Volgens recent onderzoek was “ringball” een vorm van basketball, dat gemengd werd gespeeld in drie velden met bodemloze korven in de uiterste vakken. Het was de bedoeling dat de spelers de bal zo vaak mogelijk door de ijzeren ring gooiden. Overigens hadden M. Vrij en L.B.A. Ulehake, respectievelijk directeur en leraar van de Bloemendaalsche Schoolvereeniging, in de zomer van 1901 ook ringball leren kennen op de cursus in Nääs.

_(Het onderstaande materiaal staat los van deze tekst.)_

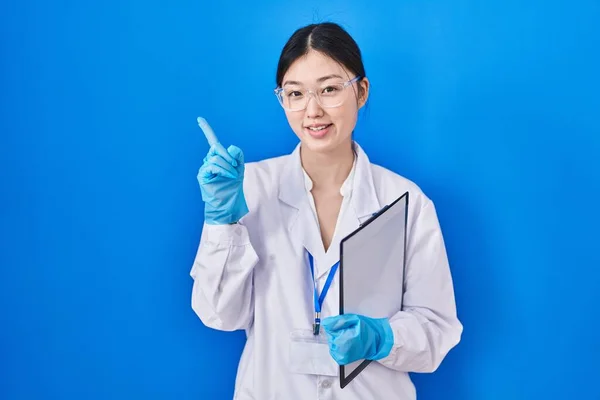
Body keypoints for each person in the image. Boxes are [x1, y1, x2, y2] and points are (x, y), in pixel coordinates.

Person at [190, 22, 463, 400]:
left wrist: (383, 337)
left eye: (330, 89)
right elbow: (219, 314)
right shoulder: (249, 189)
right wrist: (222, 223)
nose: (312, 110)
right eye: (295, 94)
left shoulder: (404, 201)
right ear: (282, 100)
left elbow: (436, 329)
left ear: (361, 91)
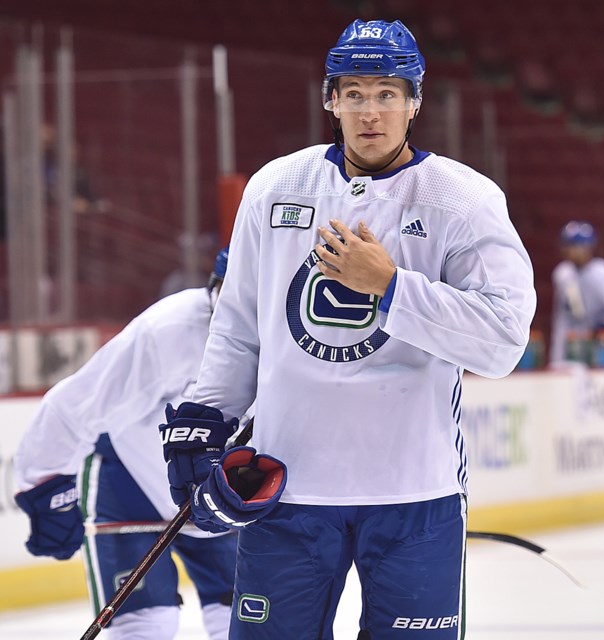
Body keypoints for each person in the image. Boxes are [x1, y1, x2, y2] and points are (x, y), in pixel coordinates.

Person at [157, 19, 535, 640]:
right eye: (354, 93)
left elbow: (502, 342)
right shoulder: (276, 187)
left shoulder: (462, 200)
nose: (370, 112)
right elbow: (239, 327)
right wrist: (208, 414)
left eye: (387, 93)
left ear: (415, 101)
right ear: (330, 99)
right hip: (286, 487)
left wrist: (390, 287)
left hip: (415, 491)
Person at [13, 247, 237, 639]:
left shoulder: (290, 339)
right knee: (145, 628)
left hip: (225, 495)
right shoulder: (168, 331)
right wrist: (43, 485)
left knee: (244, 627)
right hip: (132, 481)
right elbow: (78, 404)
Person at [550, 220, 604, 366]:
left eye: (577, 246)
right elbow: (561, 320)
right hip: (573, 348)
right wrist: (556, 359)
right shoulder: (563, 274)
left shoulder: (603, 273)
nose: (572, 251)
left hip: (601, 348)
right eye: (569, 246)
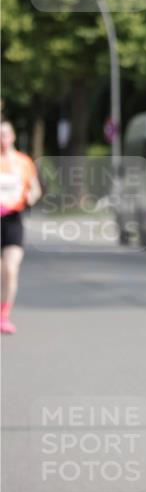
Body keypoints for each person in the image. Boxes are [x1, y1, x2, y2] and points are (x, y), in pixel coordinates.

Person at [1, 120, 42, 334]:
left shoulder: (23, 162)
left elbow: (35, 190)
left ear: (13, 136)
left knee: (10, 268)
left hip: (13, 219)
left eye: (6, 134)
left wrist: (30, 197)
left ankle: (4, 315)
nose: (2, 138)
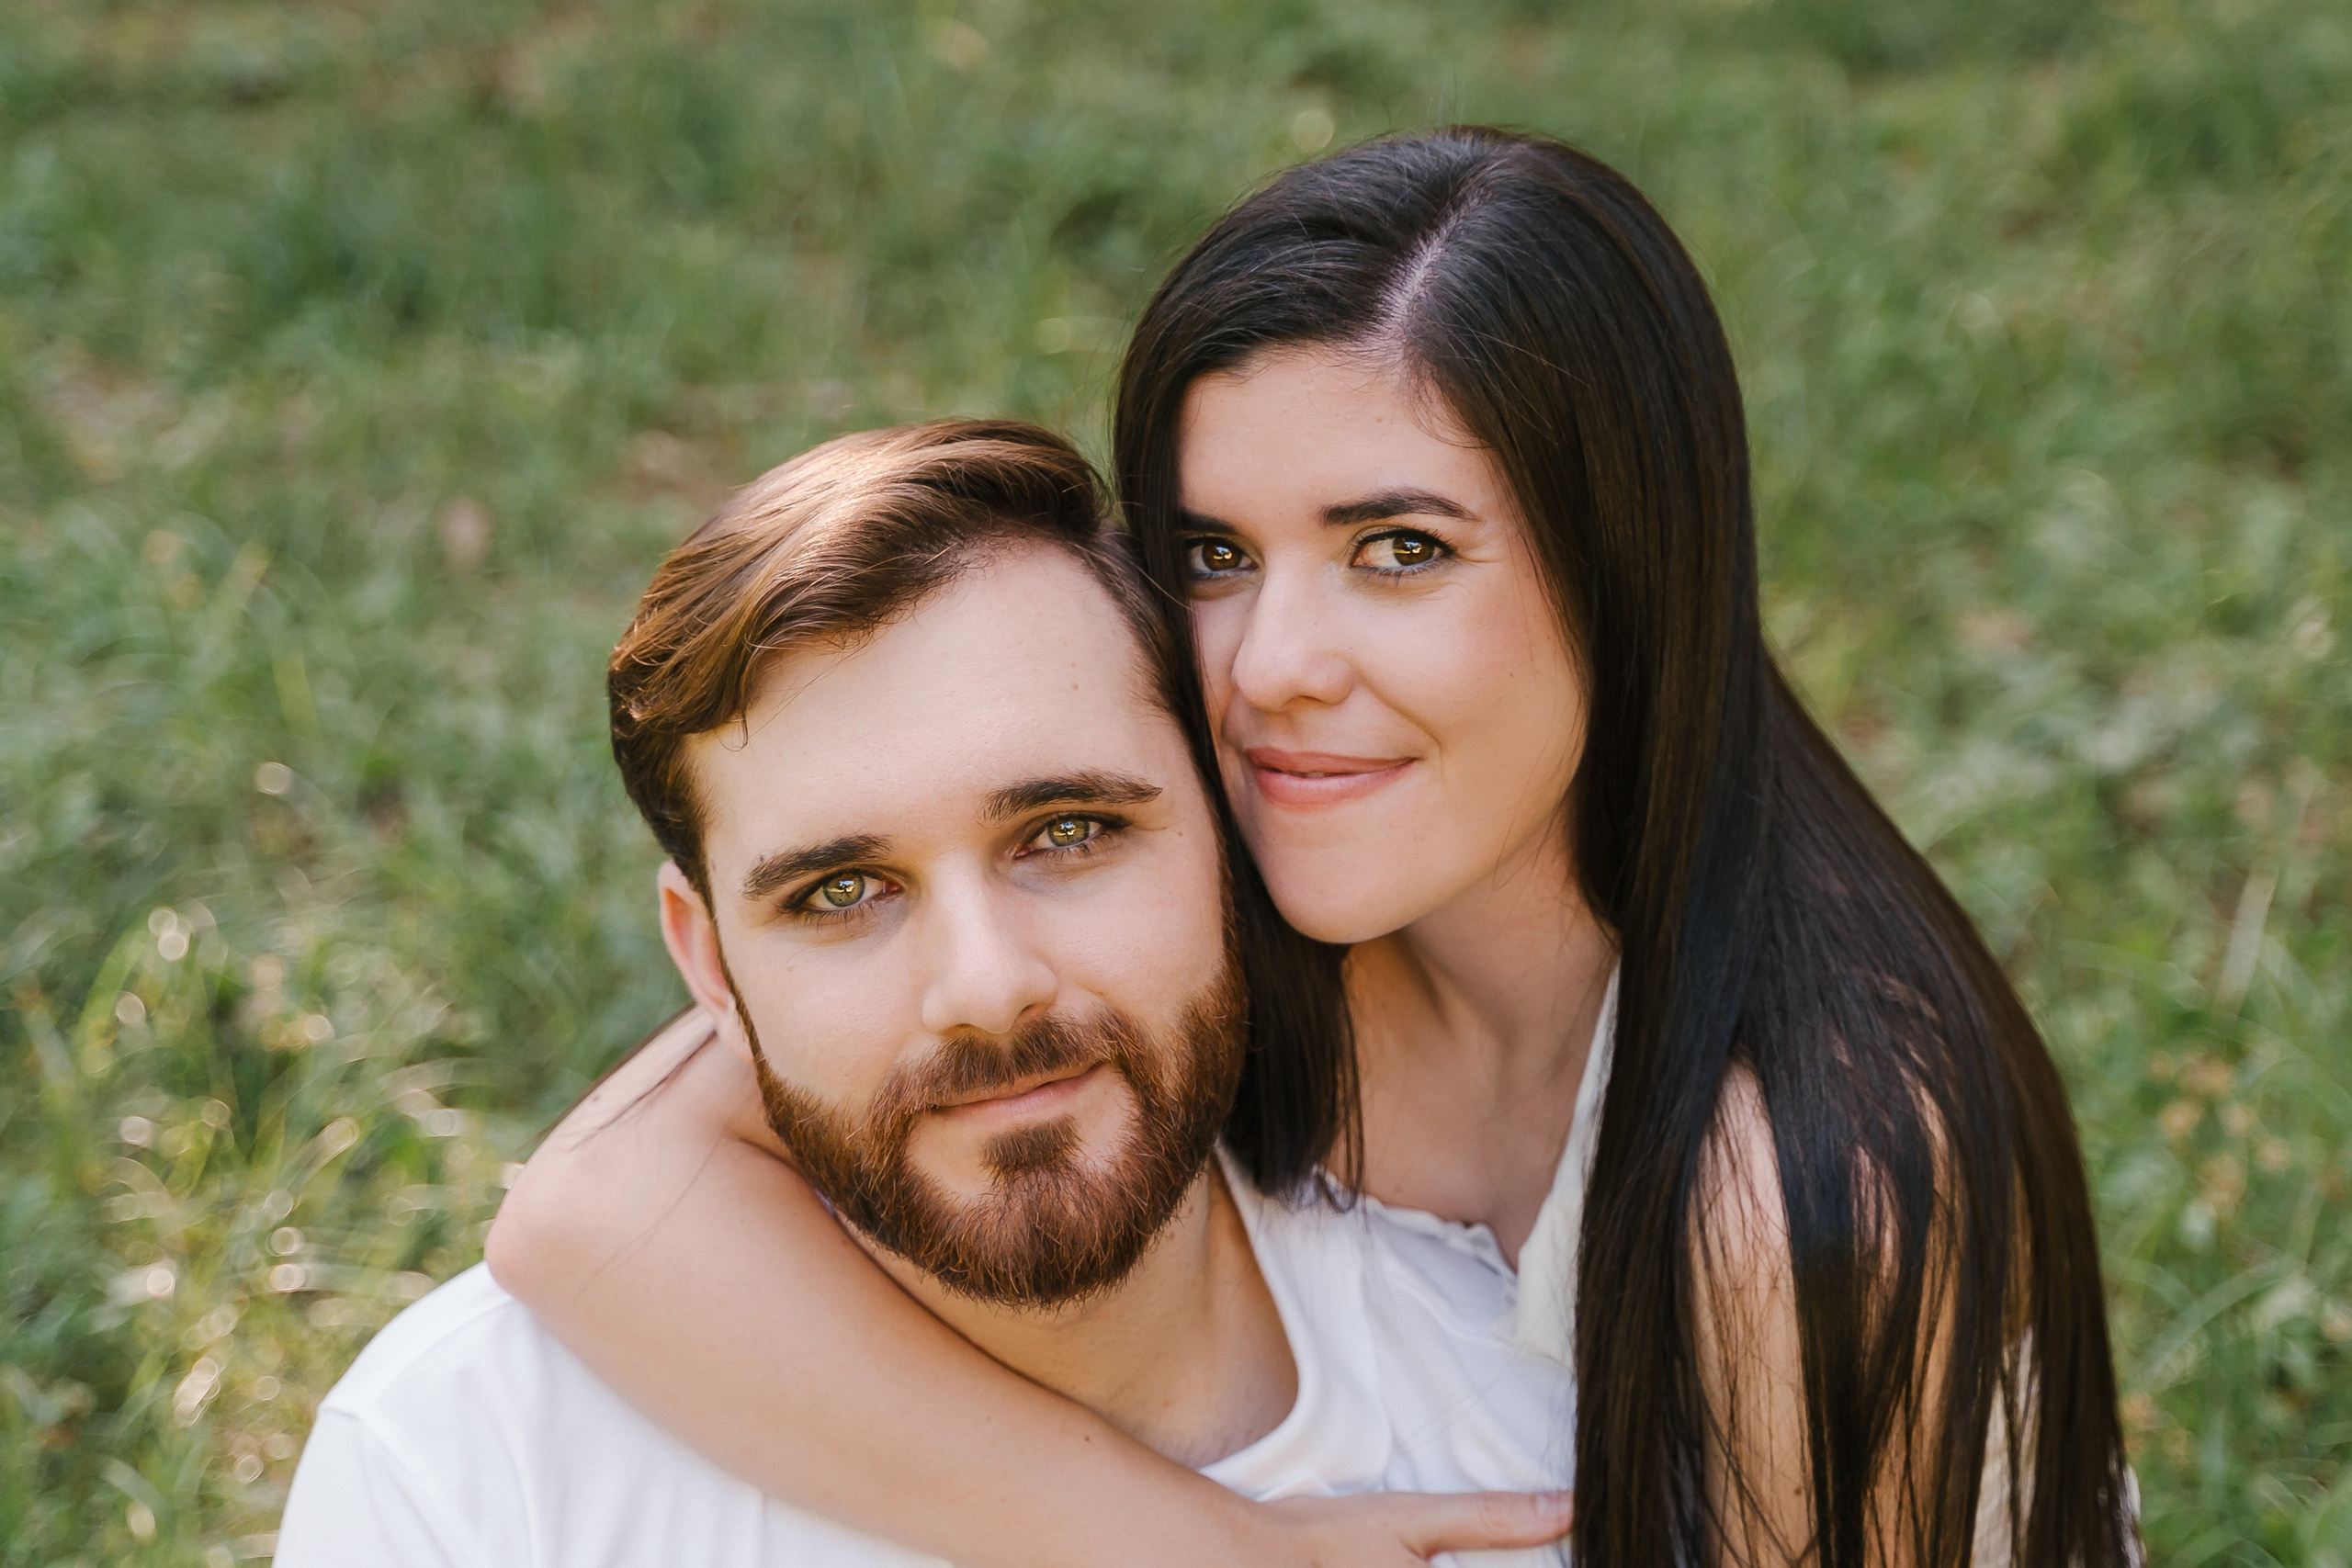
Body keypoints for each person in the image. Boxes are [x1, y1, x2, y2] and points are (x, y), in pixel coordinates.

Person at [489, 130, 2140, 1565]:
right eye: (1215, 551)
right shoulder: (1230, 899)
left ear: (1625, 564)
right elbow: (591, 1212)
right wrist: (1188, 1546)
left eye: (1399, 550)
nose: (1273, 663)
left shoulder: (1794, 1199)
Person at [275, 423, 1577, 1566]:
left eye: (1068, 833)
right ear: (710, 965)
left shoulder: (1532, 1428)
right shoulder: (465, 1474)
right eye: (840, 894)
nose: (988, 988)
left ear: (1228, 837)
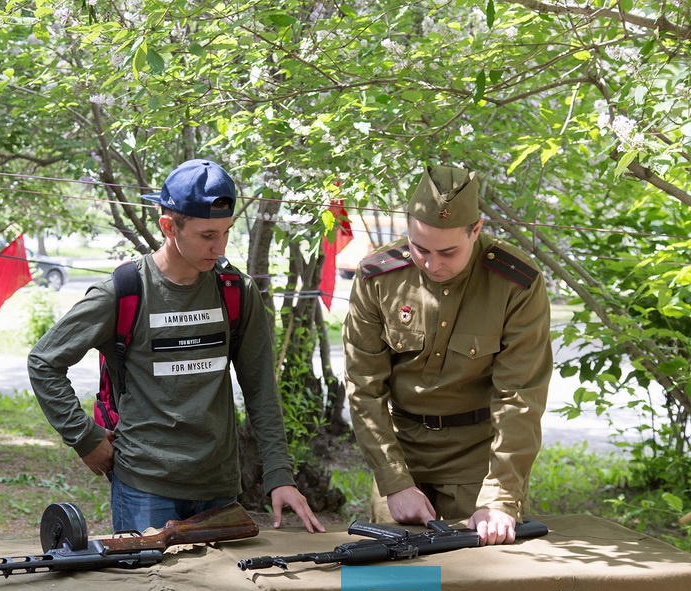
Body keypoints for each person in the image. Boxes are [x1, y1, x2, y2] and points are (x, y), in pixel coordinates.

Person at [28, 159, 324, 534]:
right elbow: (44, 361)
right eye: (206, 235)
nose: (218, 247)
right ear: (168, 226)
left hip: (219, 487)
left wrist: (280, 474)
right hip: (145, 488)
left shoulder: (235, 291)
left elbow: (260, 388)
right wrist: (84, 437)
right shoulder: (124, 292)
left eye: (225, 232)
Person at [342, 165, 552, 545]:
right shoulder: (378, 277)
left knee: (476, 579)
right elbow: (363, 387)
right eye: (420, 248)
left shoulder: (515, 284)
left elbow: (520, 396)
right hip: (400, 449)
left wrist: (500, 496)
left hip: (477, 455)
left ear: (476, 229)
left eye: (448, 252)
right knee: (395, 586)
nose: (432, 264)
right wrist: (394, 480)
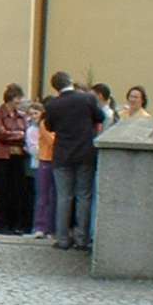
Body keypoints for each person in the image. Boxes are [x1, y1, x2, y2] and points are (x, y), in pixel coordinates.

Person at [43, 70, 106, 251]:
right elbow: (100, 117)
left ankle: (62, 238)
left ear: (56, 87)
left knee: (64, 197)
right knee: (84, 196)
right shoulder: (87, 99)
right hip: (85, 153)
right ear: (70, 81)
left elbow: (49, 126)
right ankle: (81, 239)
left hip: (62, 155)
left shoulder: (54, 104)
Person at [0, 85, 28, 234]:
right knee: (3, 191)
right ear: (10, 100)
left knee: (17, 191)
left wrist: (16, 135)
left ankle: (15, 224)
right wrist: (17, 135)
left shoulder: (21, 115)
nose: (19, 105)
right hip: (2, 156)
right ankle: (2, 224)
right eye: (17, 101)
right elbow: (1, 134)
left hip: (18, 156)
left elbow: (26, 132)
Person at [30, 102, 56, 239]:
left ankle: (51, 228)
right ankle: (40, 226)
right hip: (46, 159)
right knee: (43, 196)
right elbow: (52, 140)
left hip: (56, 161)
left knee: (54, 197)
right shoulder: (44, 123)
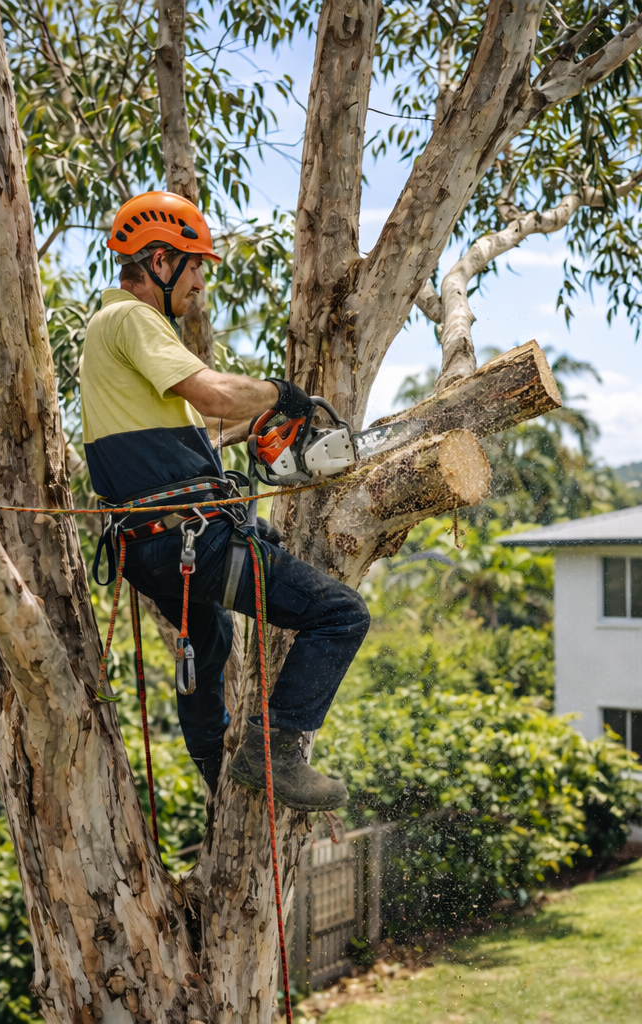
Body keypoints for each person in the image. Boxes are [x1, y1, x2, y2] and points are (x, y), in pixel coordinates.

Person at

Eenmaal terug in Amsterdam werkte Broekhuysen zijn idee uit in nauw overleg met C. Vrij, directeur van de Nieuwe Schoolvereeniging. Zo werd de ijzeren band vervangen door manden of korven; vandaar de benaming “korfbal”. In september 1902 speelden leerlingen van de Nieuwe Schoolvereeniging als eersten het nieuwe spel op een braak liggend terrein tegenover hun school, op de hoek van de Jan Luykenstraat en de Van der Veldenstraat. In de volgende maand verscheen al een eerste druk van de spelregels, waarbij korfbal als volgt werd aangeprezen: “Bij het korfbal, dat met den gewonen voetbal, doch alleen met de handen gespeeld wordt, is het gevaar van geschopt te worden, geheel uitgesloten; - wat vele ouders ongetwijfeld op prijs zullen stellen.
Lees ook: Waarom draagt PSV rouwbanden? Een uitgebreide uitleg.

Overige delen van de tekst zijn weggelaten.